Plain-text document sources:
┌──
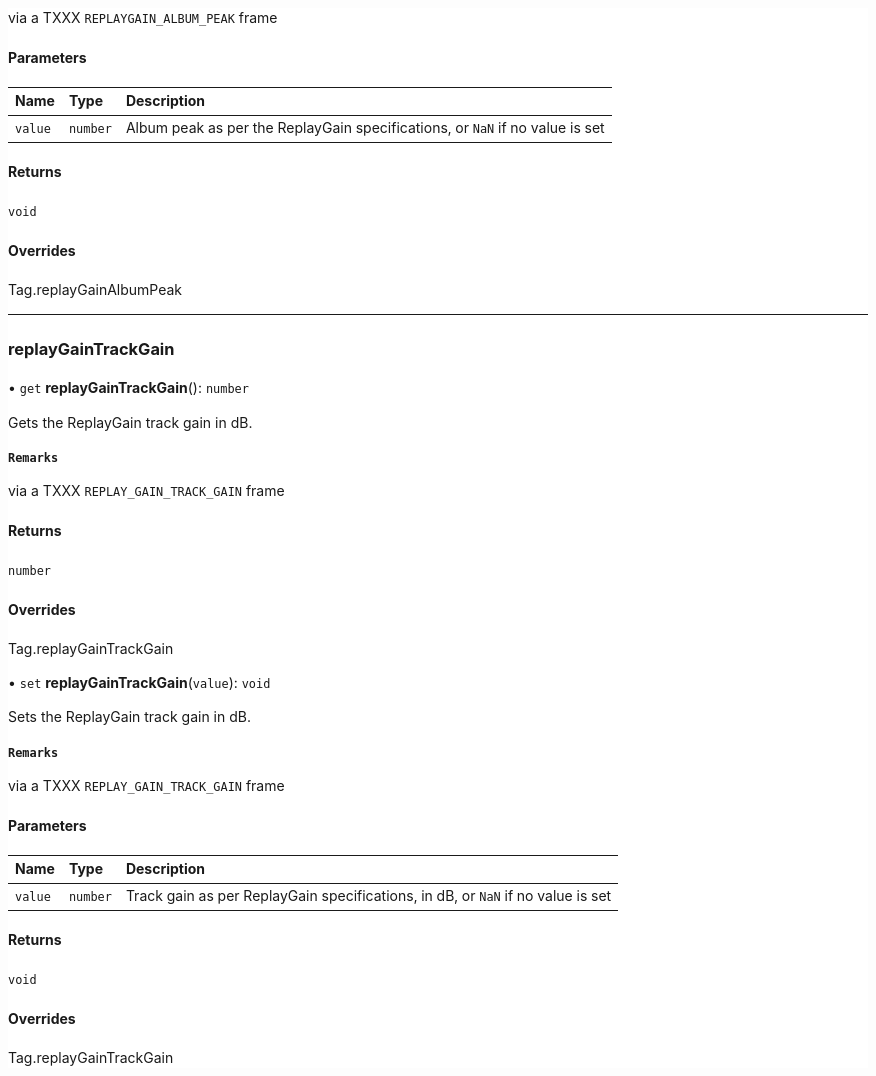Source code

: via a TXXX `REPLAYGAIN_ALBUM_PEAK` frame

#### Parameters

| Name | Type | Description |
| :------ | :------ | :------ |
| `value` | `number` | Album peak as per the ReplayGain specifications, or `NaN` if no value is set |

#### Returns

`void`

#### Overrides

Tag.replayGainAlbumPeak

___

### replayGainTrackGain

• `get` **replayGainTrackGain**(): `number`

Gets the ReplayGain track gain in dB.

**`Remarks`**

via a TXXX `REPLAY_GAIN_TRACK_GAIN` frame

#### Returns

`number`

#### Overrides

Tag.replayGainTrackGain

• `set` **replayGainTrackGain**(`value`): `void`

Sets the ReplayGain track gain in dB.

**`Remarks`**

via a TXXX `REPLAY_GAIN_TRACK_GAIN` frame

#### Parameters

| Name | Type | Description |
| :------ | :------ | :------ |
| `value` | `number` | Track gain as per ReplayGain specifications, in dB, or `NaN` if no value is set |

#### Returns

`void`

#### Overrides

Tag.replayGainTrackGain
└──
No picture belongs in the copy. Print every entry above exactly as it stands.

Source code

: via a TXXX `REPLAYGAIN_ALBUM_PEAK` frame

#### Parameters

| Name | Type | Description |
| :------ | :------ | :------ |
| `value` | `number` | Album peak as per the ReplayGain specifications, or `NaN` if no value is set |

#### Returns

`void`

#### Overrides

Tag.replayGainAlbumPeak

___

### replayGainTrackGain

• `get` **replayGainTrackGain**(): `number`

Gets the ReplayGain track gain in dB.

**`Remarks`**

via a TXXX `REPLAY_GAIN_TRACK_GAIN` frame

#### Returns

`number`

#### Overrides

Tag.replayGainTrackGain

• `set` **replayGainTrackGain**(`value`): `void`

Sets the ReplayGain track gain in dB.

**`Remarks`**

via a TXXX `REPLAY_GAIN_TRACK_GAIN` frame

#### Parameters

| Name | Type | Description |
| :------ | :------ | :------ |
| `value` | `number` | Track gain as per ReplayGain specifications, in dB, or `NaN` if no value is set |

#### Returns

`void`

#### Overrides

Tag.replayGainTrackGain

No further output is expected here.